Does it look pretty much like the one shown in post #6 above?
If they don't cross, there is probably a little problem, as they are supposed to be tangent to each other.

Last edited: Jan 6, 2009
15. Jan 7, 2009

### skaboy607

16. Jan 7, 2009

### mathmate

It doesn't look right. The transition point should be tangential to each of the two curves, and should not cross. Could you check the formula, especially that of the blue curve?
Do you come up with the same formula as mine, which is indicated on the top right of the graph? The constants may be different, but the formula should be similar.

17. Jan 8, 2009

### skaboy607

18. Jan 8, 2009

### mathmate

The graph looks right, but I'd like you to calculate, if possible, the tangent point to make sure that they don't cross. I seem to see that they cross some how, but it could be an optical illusion.
Excellent work, I am glad that you cracked it!

19. Jan 13, 2009

### skaboy607

Hi mathmate

I haven't had a chance to calculate the tangents yet but was wondering if you had an answer to another question of mine.
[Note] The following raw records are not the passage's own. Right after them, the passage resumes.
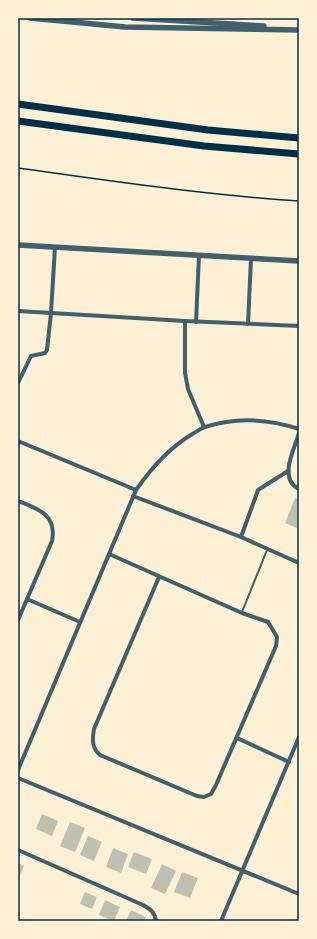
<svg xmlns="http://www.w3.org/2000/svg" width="317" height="939" font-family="Lato,sans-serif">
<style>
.building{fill:#bec0b2}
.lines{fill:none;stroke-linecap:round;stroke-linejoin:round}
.path{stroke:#003049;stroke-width:1.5}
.service{stroke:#3f606c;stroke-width:2}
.minor{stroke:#3f606c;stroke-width:4}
.tertiary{stroke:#3f606c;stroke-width:5.5}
.trunk{stroke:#003049;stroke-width:7}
.neatline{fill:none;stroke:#003049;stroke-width:1.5}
</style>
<rect width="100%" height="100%" fill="#fdf0d5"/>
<g class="building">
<path d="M 295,498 L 299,500 L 299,529 L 285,523 Z"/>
<path d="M 42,814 L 58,821 L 52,836 L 36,829 Z"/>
<path d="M 70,822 L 85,828 L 75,852 L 60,846 Z"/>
<path d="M 88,836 L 102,842 L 94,861 L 80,855 Z"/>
<path d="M 113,848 L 128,854 L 121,873 L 106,867 Z"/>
<path d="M 134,852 L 152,859 L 146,874 L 128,867 Z"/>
<path d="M 18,863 L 24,866 L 18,880 Z"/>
<path d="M 162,864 L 176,871 L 165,894 L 151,888 Z"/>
<path d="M 182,872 L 198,878 L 190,898 L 174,892 Z"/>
<path d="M 85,892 L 97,897 L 92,909 L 80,904 Z"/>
<path d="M 105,900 L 120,907 L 114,921 L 99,915 Z"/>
<path d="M 131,910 L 146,917 L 144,921 L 126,921 Z"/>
</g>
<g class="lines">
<path class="path" d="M 18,168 C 111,181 205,195 299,201"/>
<path class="service" d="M 242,612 L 267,550"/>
<g class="minor">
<path d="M 18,311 L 185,321 L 299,326"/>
<path d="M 185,321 L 185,373 L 188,389 L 204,427"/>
<path d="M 196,322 L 199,255"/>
<path d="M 248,324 L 251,259"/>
<path d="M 18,383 L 31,356 L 45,353 L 47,350 L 51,313 L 55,247"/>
<path d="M 299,433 C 294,450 278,479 299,489"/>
<path d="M 18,441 L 136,490"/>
<path d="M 133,496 L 241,537 L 299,563"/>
<path d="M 18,501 C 39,509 57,515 52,541 L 18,620"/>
<path d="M 241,537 L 258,490 L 288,471"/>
<path d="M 109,554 L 242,613 L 268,622 L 277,637 L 276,646 L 216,785 L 211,794 L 204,797 L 197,796 L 100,755 C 92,748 92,740 94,729 L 159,577"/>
<path d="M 27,599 L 80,622"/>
<path d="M 237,738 L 289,762"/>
<path d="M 18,770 L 136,490 C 152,467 170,447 194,433 C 198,431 201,428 205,427 C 236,417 269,419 299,429"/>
<path d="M 18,778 L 299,894"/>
<path d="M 18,850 L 143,905 C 150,909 155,912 156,921"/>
<path d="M 221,921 L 299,737"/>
</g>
<g class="tertiary">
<path d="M 30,18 L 125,27 L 299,30"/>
<path d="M 133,18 L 264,26"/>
<path d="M 18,245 L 299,261"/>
</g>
<g class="trunk">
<path d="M 18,104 L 208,130 L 299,138"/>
<path d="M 18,121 L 204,146 L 299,154"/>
</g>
</g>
<rect width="317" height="939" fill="none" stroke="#fdf0d5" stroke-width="38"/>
<rect x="19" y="19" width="279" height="901" class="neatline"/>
</svg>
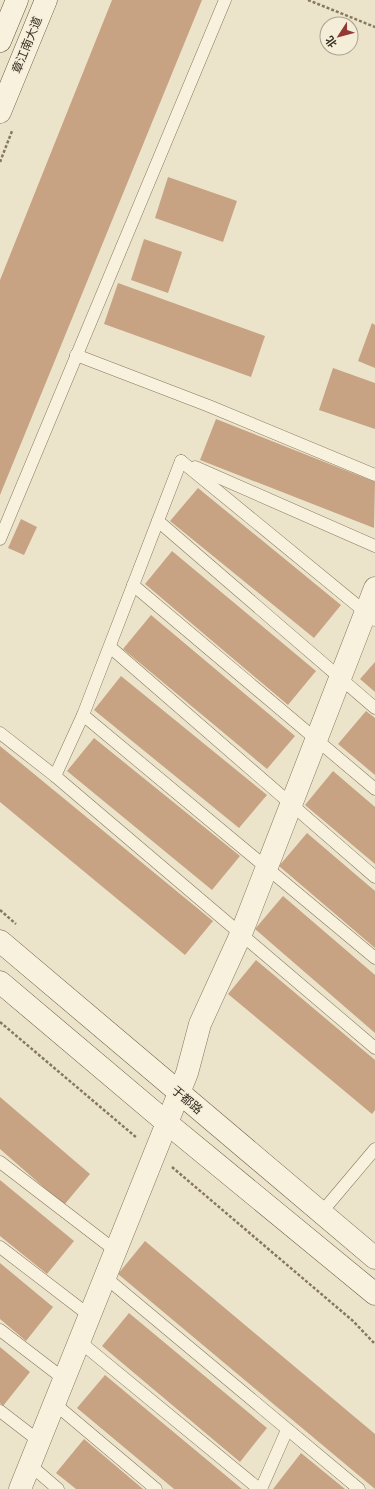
<svg xmlns="http://www.w3.org/2000/svg" width="375" height="1489" font-family="'Libre Baskerville','Noto Sans SC',serif">
	<style>
		.building { fill: #c7a383 }
		.lines { fill: none; stroke-linecap: round; stroke-linejoin: round }
		.lane-casing { stroke: #88775f; stroke-width: 13 }
		.street-casing { stroke: #88775f; stroke-width: 23 }
		.secondary-casing { stroke: #6a5842; stroke-width: 23 }
		.path { stroke: #88775f; stroke-width: 2.5; stroke-dasharray: 3 2; stroke-linecap: butt }
		.lane { stroke: #f7f1dd; stroke-width: 12 }
		.street { stroke: #f7f1dd; stroke-width: 22 }
		.secondary { stroke: #f7f1dd; stroke-width: 22 }
		.labels { text-anchor: middle; stroke-width: 3; stroke-linejoin: round; paint-order: stroke }
		.street-label { font-size: 12px; fill: #392e22; stroke: #f4eed9 }
	</style>
	<rect width="100%" height="100%" fill="#ece4ca"/>
	<!-- building -->
	<g class="building">
		<polygon points="112,0 202,0 0,495 0,280"/>
		<polygon points="168,177 237,201 223,242 155,218"/>
		<polygon points="144,239 182,252 168,293 131,280"/>
		<polygon points="118,283 265,336 251,377 104,324"/>
		<polygon points="372,323 375,325 375,368 358,361"/>
		<polygon points="333,368 375,383 375,429 319,410"/>
		<polygon points="216,419 375,482 374,528 200,460"/>
		<polygon points="198,488 341,605 314,638 170,521"/>
		<polygon points="21,519 37,527 24,555 8,548"/>
		<polygon points="172,551 316,671 288,705 145,584"/>
		<polygon points="151,615 295,736 267,769 123,649"/>
		<polygon points="375,662 375,692 360,679"/>
		<polygon points="121,676 267,795 239,828 94,710"/>
		<polygon points="366,711 375,718 375,775 338,744"/>
		<polygon points="94,738 240,856 212,890 67,771"/>
		<polygon points="0,746 213,921 185,955 0,802"/>
		<polygon points="333,771 375,807 375,864 305,805"/>
		<polygon points="307,833 375,891 375,948 279,866"/>
		<polygon points="283,896 375,975 375,1033 255,929"/>
		<polygon points="256,960 375,1060 375,1110 372,1114 228,994"/>
		<polygon points="0,1097 90,1174 64,1205 0,1149"/>
		<polygon points="0,1180 74,1241 47,1274 0,1236"/>
		<polygon points="145,1241 375,1434 375,1489 118,1274"/>
		<polygon points="0,1263 53,1307 26,1341 0,1319"/>
		<polygon points="129,1313 267,1428 240,1462 102,1346"/>
		<polygon points="0,1347 30,1372 3,1406 0,1403"/>
		<polygon points="105,1375 242,1489 174,1489 77,1408"/>
		<polygon points="84,1439 143,1489 76,1489 56,1473"/>
		<polygon points="301,1453 345,1489 273,1489"/>
	</g>
	<g class="lines">
		<defs>
			<g id="lane">
				<polyline points="76,355 209,406 375,475"/>
				<polyline points="181,461 375,620"/>
				<polyline points="195,467 375,546"/>
				<polyline points="158,521 375,708"/>
				<polyline points="0,539 225,0"/>
				<polyline points="133,585 375,789"/>
				<polyline points="110,647 375,877"/>
				<polyline points="83,715 375,958"/>
				<polyline points="0,733 55,776 375,1048"/>
				<polyline points="55,776 83,715 181,461"/>
				<polyline points="0,1162 116,1251"/>
				<polyline points="321,1213 375,1149"/>
				<polyline points="0,1247 90,1316"/>
				<polyline points="105,1277 359,1489"/>
				<polyline points="0,1330 64,1379"/>
				<polyline points="79,1341 259,1489"/>
				<polyline points="55,1404 156,1489"/>
				<polyline points="0,1411 39,1441"/>
				<polyline points="30,1465 58,1489"/>
				<polyline points="261,1489 287,1430"/>
			</g>
			<polyline id="street" points="20,1489 187,1073 200,1024 241,934 375,588"/>
			<g id="secondary">
				<polyline points="0,41 17,0"/>
				<polyline points="0,112 46,0"/>
				<polyline points="0,941 375,1258"/>
				<polyline points="0,982 167,1123 375,1294"/>
			</g>
		</defs>
		<!-- lane casing -->
		<use href="#lane" class="lane-casing"/>
		<!-- street casing -->
		<use href="#street" class="street-casing"/>
		<!-- secondary casing -->
		<use href="#secondary" class="secondary-casing"/>
		<!-- path -->
		<g class="path">
			<polyline points="308,0 375,27"/>
			<polyline points="0,162 12,131"/>
			<polyline points="0,910 16,924"/>
			<polyline points="0,1022 137,1138"/>
			<polyline points="172,1167 353,1321 375,1344"/>
		</g>
		<!-- lane -->
		<use href="#lane" class="lane"/>
		<!-- street -->
		<use href="#street" class="street"/>
		<!-- secondary -->
		<use href="#secondary" class="secondary"/>
	</g>
	<g class="labels">
		<!-- street labels -->
		<g class="street-label">
			<text transform="translate(27 45) rotate(-68)" y="4">章江南大道</text>
			<text transform="translate(187 1100) rotate(40)" y="4">于都路</text>
		</g>
	</g>
	<!-- north arrow -->
	<g transform="translate(339 36) rotate(234)"><circle r="19" fill="#f4eed9" stroke="#a9a190"/>
	<path d="M0-3L7 15L0 10L-7 15Z" fill="#923934"/>
	<text y="-6" font-size="11" font-weight="bold" text-anchor="middle" fill="#392e22">北</text>
	</g>
</svg>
In this lab, we have values for stress and strain, but when using these values to calculate youngs modulus, it is different to the value I have used of 210Gpa? was wondering why this is?

Thanks

Will

20. Jan 13, 2009

### mathmate

The value of 210Gpa is dependent on the material you use, namely the type of steel. If it is in the range between 200 and 210, it should be normal. If it is very different, you may want to check your data, perhaps you have loaded the sample beyond the yield point, where it will be no longer elastic. Perhaps also you want to check the grade of steel you used.

What is the value that you have obtained, and how did you calculate it?